西日本新聞「現代ブンガク風土記」第15回 佐川光晴『生活の設計』

西日本新聞の連載「現代ブンガク風土記」の第15回(2018年7月8日)は、今でもなお新人賞の小説の見本といえる佐川光晴『生活の設計』について論じています。表題は「現代を代表する『労働小説』」です。

「生活の設計」は、主夫として妻の実家で子育てをしながら、屠殺場で働く「わたし」を描いた私小説です。「わたし」は「チェ・ゲリバラ」と渾名を付けられるほど、汗でお腹を冷やし、下痢を起こしやすい体質でしたが、「最も汗をかきやすい仕事に就くことで逆に汗を制することができる」と気付きます。

佐川光晴さんは埼玉県の志木市在住の作家で、実際に主夫として家事や子育てをしながら、大宮の屠殺場で牛の解体の仕事に従事していました。
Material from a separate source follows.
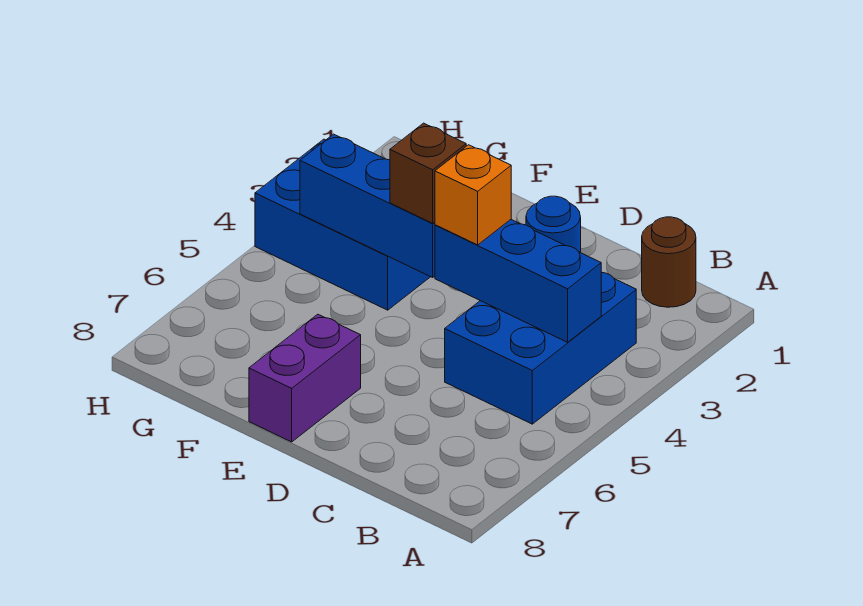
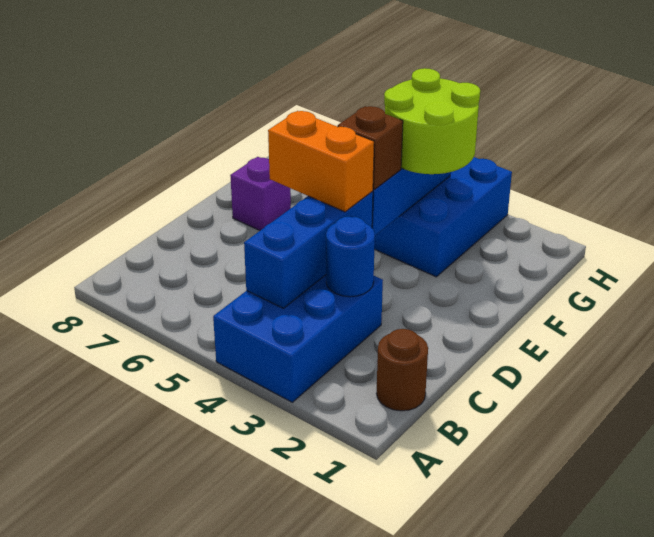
blue brick B3:C5 level 1 -> blue brick A3:C4 level 1
orange brick D4 level 3 -> orange brick D4:D5 level 3
purple brick E7:E8 level 1 -> purple brick E7 level 1
none -> lime round brick F3:G4 level 3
「そもそもここはおめえみたいなのが来るところじゃねえんだからよ」と厳しい洗礼を浴びせられながらも、牛の上に10年、懸命に働き続け、牛を解体し、皮を剥ぐ技術を高めていきます。

この作品は、屠殺場を非日常的な世界として描くのではなく、そこを日常生活の延長にある場所として描いている点が新鮮な作品です。「働くことの意味」「生活することの意味」について深く考えさせられる、現代を代表する「労働小説」です。